- _CONSIGNE 1_:
Dans l'extrait sur le remboursement d'impôt au titre de dividendes, substituez « délai de dépôt » à « délai de production » en recopiant le passage qui commence par « b)      une analyse » et se poursuit jusqu'à « titre de dividendes. ».
- _CONSIGNE 2_:
D'après l'extrait sur le remboursement d'impôt au titre de dividendes, de quelle nature est le délai de production selon l'appelante ?
- _CONSIGNE 3_:
Poursuivez l'extrait sur le remboursement d'impôt au titre de dividendes à partir de sa dernière phrase.

III.     Résumé des observations de l'appelante et des questions en litige

 

[6]             En résumé, l'appelante soutient ce qui suit relativement au paragraphe 129(1) de la Loi :

 

a)       le libellé concernant le délai de production, en tant que condition préalable au remboursement d'impôt au titre de dividendes, est ambigu (ou, à tout le moins, n'est [TRADUCTION] « pas dépourvu d'ambiguïté ») pour plusieurs raisons : l'utilisation particulière du terme anglais « where » (« lorsque ») dans la première partie, l'absence de toute pénalité pour le non‑respect du délai de production ainsi que le sens et le contexte de la condition concernant le délai de production de la déclaration qui sont fondamentalement différents de ceux des autres conditions préalables énoncées à la disposition;

 

b)      une analyse textuelle, contextuelle et téléologique appropriée, qui n'a pas été entreprise dans d'autres décisions antérieures ayant examiné la disposition, révélerait les ambiguïtés figurant dans le texte et aboutirait à une conclusion selon laquelle l'objet de l'intégration, auquel le remboursement de l'impôt au titre de dividendes est essentiel, est contrecarré par l'exigence littérale du ministre liée au délai de production;

 

c)       indépendamment de l'approche susmentionnée qui doit être suivie, le délai de production, en tant que délai, est de nature directive et non impérative, et le non‑respect de ce délai n'est pas fatal au droit d'obtenir le remboursement au titre de dividendes.

Entrées du jeu de données:
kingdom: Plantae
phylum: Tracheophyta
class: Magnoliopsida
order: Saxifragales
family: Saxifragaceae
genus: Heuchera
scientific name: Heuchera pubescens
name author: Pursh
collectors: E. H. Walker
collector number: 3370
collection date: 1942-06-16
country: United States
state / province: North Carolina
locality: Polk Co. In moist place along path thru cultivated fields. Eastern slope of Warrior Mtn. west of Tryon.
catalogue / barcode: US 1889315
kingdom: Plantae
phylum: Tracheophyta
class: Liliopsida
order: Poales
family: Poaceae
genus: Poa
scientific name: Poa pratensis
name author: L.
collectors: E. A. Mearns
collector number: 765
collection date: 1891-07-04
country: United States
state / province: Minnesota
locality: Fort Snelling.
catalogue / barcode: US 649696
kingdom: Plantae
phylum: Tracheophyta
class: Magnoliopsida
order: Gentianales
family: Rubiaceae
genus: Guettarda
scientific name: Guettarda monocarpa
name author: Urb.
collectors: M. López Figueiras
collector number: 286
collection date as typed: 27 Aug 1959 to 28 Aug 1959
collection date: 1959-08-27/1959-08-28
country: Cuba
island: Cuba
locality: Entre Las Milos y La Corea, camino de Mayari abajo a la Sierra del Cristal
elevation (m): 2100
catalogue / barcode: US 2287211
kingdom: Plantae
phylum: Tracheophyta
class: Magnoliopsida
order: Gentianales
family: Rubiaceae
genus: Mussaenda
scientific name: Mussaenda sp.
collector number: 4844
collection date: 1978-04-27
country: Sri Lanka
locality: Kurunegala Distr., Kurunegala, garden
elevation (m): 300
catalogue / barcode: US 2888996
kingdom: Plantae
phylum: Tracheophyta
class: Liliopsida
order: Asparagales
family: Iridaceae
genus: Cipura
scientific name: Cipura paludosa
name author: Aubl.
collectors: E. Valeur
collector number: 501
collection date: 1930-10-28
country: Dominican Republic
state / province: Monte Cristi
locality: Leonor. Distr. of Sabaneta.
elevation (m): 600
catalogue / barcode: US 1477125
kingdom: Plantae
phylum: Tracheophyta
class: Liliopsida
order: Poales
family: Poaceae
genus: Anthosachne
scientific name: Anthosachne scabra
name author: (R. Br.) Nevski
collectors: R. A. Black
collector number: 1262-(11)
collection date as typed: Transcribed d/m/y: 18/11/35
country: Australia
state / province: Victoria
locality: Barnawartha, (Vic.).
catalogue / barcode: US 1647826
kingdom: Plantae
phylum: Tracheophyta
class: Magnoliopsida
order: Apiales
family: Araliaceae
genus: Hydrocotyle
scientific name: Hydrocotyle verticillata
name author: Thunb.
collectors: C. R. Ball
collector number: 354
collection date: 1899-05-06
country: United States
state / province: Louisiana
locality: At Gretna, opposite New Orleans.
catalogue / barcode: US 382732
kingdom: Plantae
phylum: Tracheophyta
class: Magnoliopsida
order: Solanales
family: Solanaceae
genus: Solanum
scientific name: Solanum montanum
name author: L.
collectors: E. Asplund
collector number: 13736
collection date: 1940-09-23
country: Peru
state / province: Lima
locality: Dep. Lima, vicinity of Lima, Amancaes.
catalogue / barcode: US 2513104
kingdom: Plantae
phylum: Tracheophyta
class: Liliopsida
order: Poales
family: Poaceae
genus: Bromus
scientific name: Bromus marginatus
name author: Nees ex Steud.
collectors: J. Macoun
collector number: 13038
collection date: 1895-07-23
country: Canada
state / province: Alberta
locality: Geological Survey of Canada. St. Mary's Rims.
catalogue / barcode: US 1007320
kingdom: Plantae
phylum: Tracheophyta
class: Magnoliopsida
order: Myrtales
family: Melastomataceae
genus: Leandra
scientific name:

- _RÉPONSE 1_:
b)      une analyse textuelle, contextuelle et téléologique appropriée, qui n'a pas été entreprise dans d'autres décisions antérieures ayant examiné la disposition, révélerait les ambiguïtés figurant dans le texte et aboutirait à une conclusion selon laquelle l'objet de l'intégration, auquel le remboursement de l'impôt au titre de dividendes est essentiel, est contrecarré par l'exigence littérale du ministre liée au délai de dépôt;

 

c)       indépendamment de l'approche susmentionnée qui doit être suivie, le délai de dépôt, en tant que délai, est de nature directive et non impérative, et le non‑respect de ce délai n'est pas fatal au droit d'obtenir le remboursement au titre de dividendes.

- _RÉPONSE 2_:
Il est de nature directive et non impérative.

- _RÉPONSE 3_:
 

[7]             Par conséquent, les questions dont la Cour est saisie relativement au paragraphe 129(1) de la Loi peuvent être d'une manière générale résumées ainsi :

 

a)       Une interprétation textuelle du libellé concernant le délai de production soulève‑t‑elle une ambiguïté?

 

b)      Une analyse textuelle, contextuelle et téléologique révèle‑t‑elle des ambiguïtés latentes qui permettraient le remboursement au titre de dividendes lorsque le délai de production n'a pas été respecté?

 

c)       À titre subsidiaire, le délai de production est‑il de nature impérative, de sorte que le non‑respect serait fatal, ou s'agit‑il d'un délai de nature simplement directive, qui permettrait ainsi le remboursement de l'impôt au titre de dividendes?

 

[8]             L'appel est rejeté pour les motifs qui suivent.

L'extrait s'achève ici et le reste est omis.